Expectativas versus realidad

Por Sergio Tricio

En los últimos meses he tenido la oportunidad de realizar varias presentaciones sobre la evolución de la economía chilena, mirando en detalle los datos de actividad, que a todas luces este año han sido espectaculares en relación con el desempeño de los últimos años. Sin embargo, la sensación ambiente no es buena.

En esas mismas presentaciones no veo mucho optimismo, sino todo lo contrario, bastante decepción. Esto lo atribuyo a dos aspectos, el primero, a la repetida frase de campaña denominada “tiempos mejores” que generaron expectativas demasiado optimistas, frente a un repunte económico que para el común de la gente se demora en llegar, sumado a un segundo aspecto relacionado a la realidad de un conjunto de cierres de empresas icónicas como Iansa, Suazo o Maersk, que han sido de amplio conocimiento público, lo que suena contradictorio respecto a esos esperados “tiempos mejores”.

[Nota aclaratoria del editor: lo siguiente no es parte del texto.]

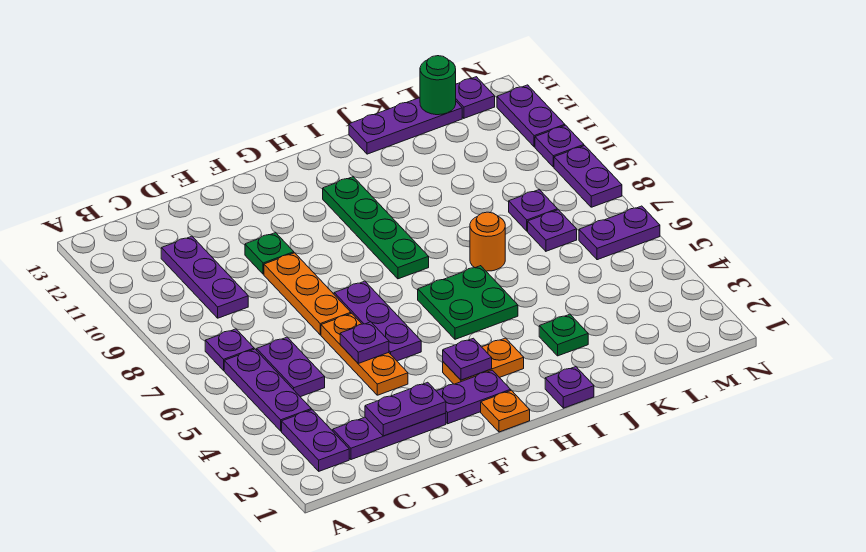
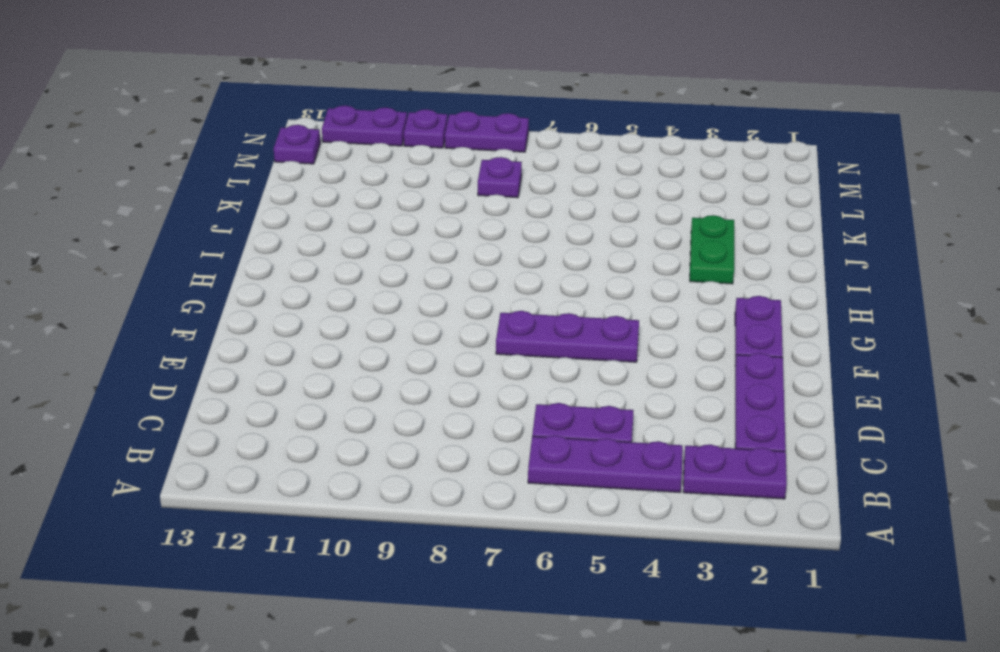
green 1x2 plate [690,215,734,284] -> green 1x1 plate [539,314,588,356]
none -> purple 1x1 plate [205,329,254,370]
none -> purple 1x3 plate [161,236,248,318]
none -> orange 1x3 plate [321,313,408,395]
none -> orange 1x3 plate [264,253,351,335]

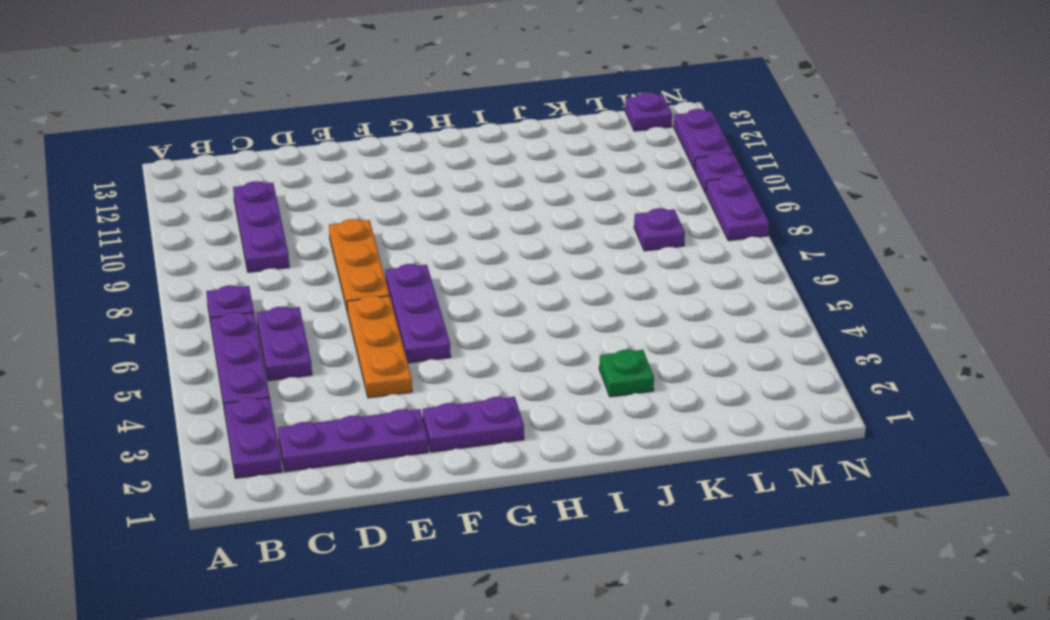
none -> green 1x1 plate [245,233,294,274]
none -> orange 1x1 plate [481,390,530,432]
none -> orange 1x2 plate [443,338,524,384]
none -> green 2x2 plate [418,266,518,339]

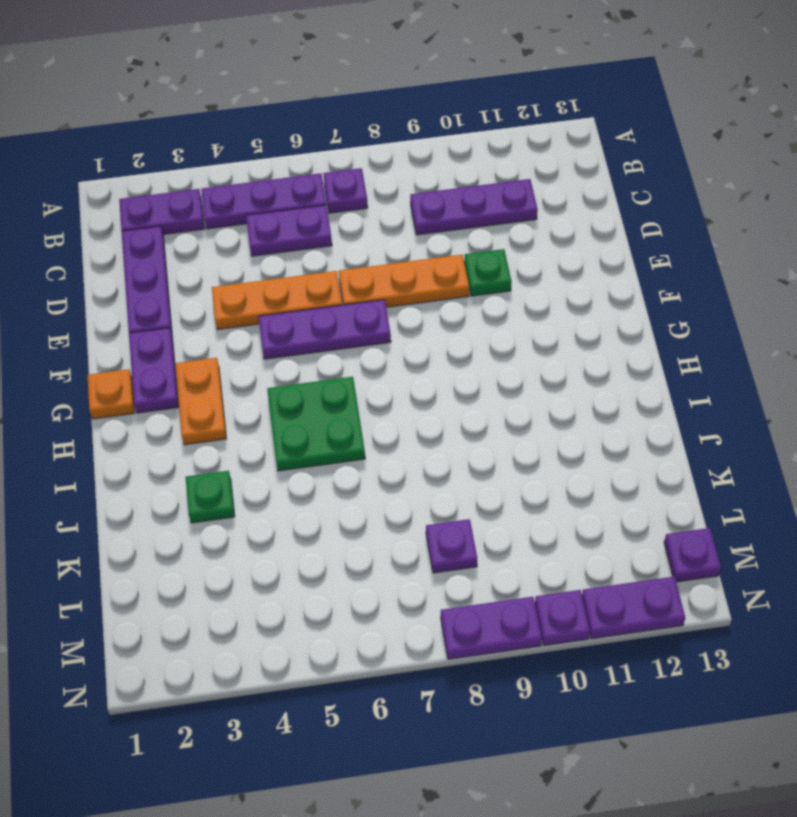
none -> green 1x4 plate [323,177,429,279]
none -> purple 1x1 plate [545,367,594,408]
none -> orange 1x1 round brick [470,212,505,271]
none -> purple 1x3 plate [349,98,462,154]

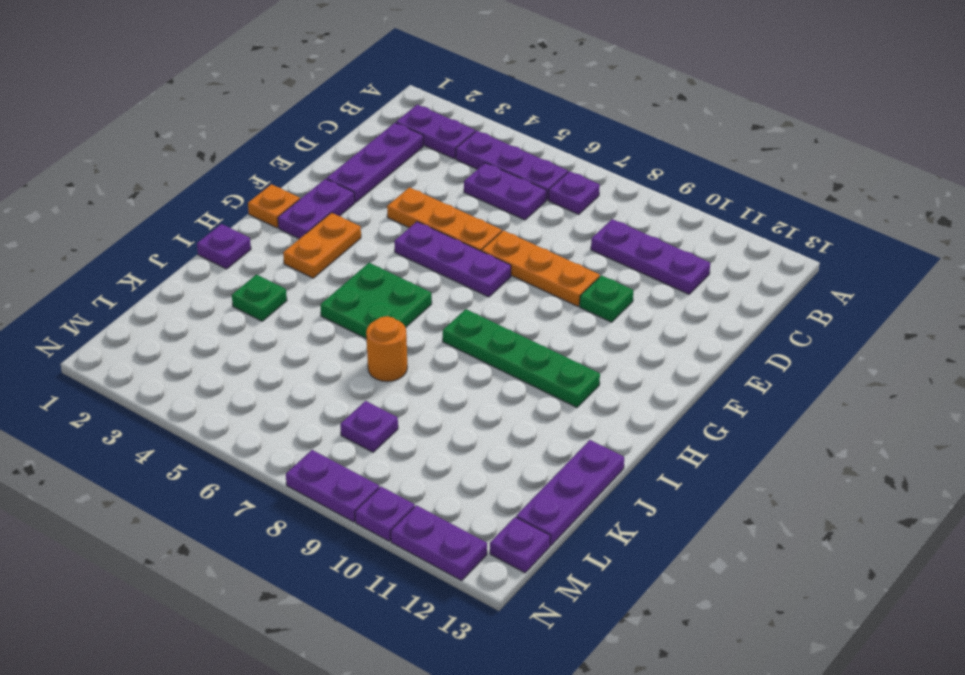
none -> purple 1x1 plate [528,210,577,251]
none -> purple 1x2 plate [579,206,660,260]
none -> purple 1x2 plate [365,382,446,436]
none -> purple 1x1 plate [340,322,389,363]

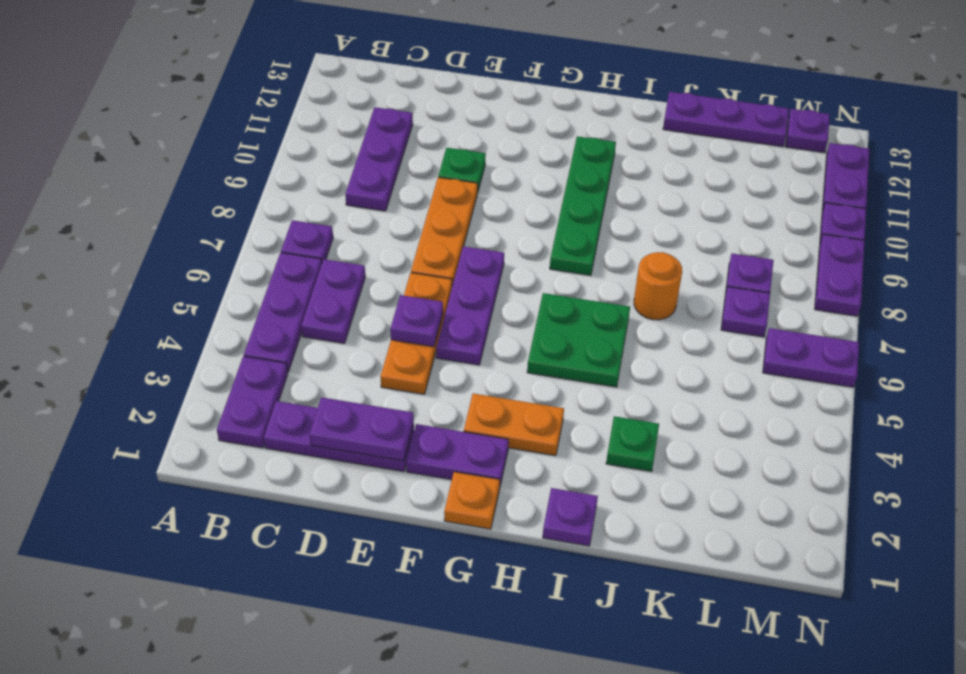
none -> purple 1x1 plate [443,338,492,380]
none -> green 1x1 round brick [420,56,456,115]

Considero que las expectativas que se generaron fueron excesivas, pero también creo que la realidad es mucho mejor que la percepción actual en la población. Esto se debe a que el cierre de algunas empresas no es una decisión que se toma de un día a otro, y es de amplio conocimiento, también, que eran empresas que no lo venían pasando bien desde hace mucho tiempo, precisamente por la sostenida debilidad económica que se arrastraba hace años.

Considero que las expectativas que se generaron fueron excesivas, pero también creo que la realidad es mucho mejor que la percepción actual en la población

Por otra parte, la población puede percibir una mejoría económica en la medida que lo pueda percibir en su bolsillo, de esta forma, sólo en la medida que mejoren las cifras de empleo y aumenten los salarios, podremos ser más optimistas.

Mi visión al respecto es bastante positiva, ya que un ciclo económico favorable, como el que estamos iniciando este año, el último eslabón que lo termina capturando es, precisamente, el empleo. ¿Cómo ocurre esto? Cuando mejora el ánimo y se dan las condiciones para que las empresas puedan crecer, se decide invertir.

Una inversión a gran escala no se concreta de la noche a la mañana, primero se evalúa, luego se logra el financiamiento, se echa a andar la obra, se importan las primeras maquinarias y contratan a unas pocas personas, hasta que el proyecto se encuentra en pleno funcionamiento, donde se contratan a muchas personas que lo deben implementar. Esto no demora un par de meses, sino que puede demorar varios trimestres e incluso años, cuando hablamos de proyectos de gran envergadura.

Recientemente conocimos las cuentas nacionales del tercer trimestre, en donde el PIB se desaceleró a un crecimiento del 2,8%. Sin embargo, la inversión mantuvo una elevada tasa de crecimiento del 7,1%, lo que augura un escenario muy favorable de cara al futuro.

De esta forma, poco a poco, esta mejoría en la inversión se traducirá en más y mejores empleos, sólo es cuestión de tiempo.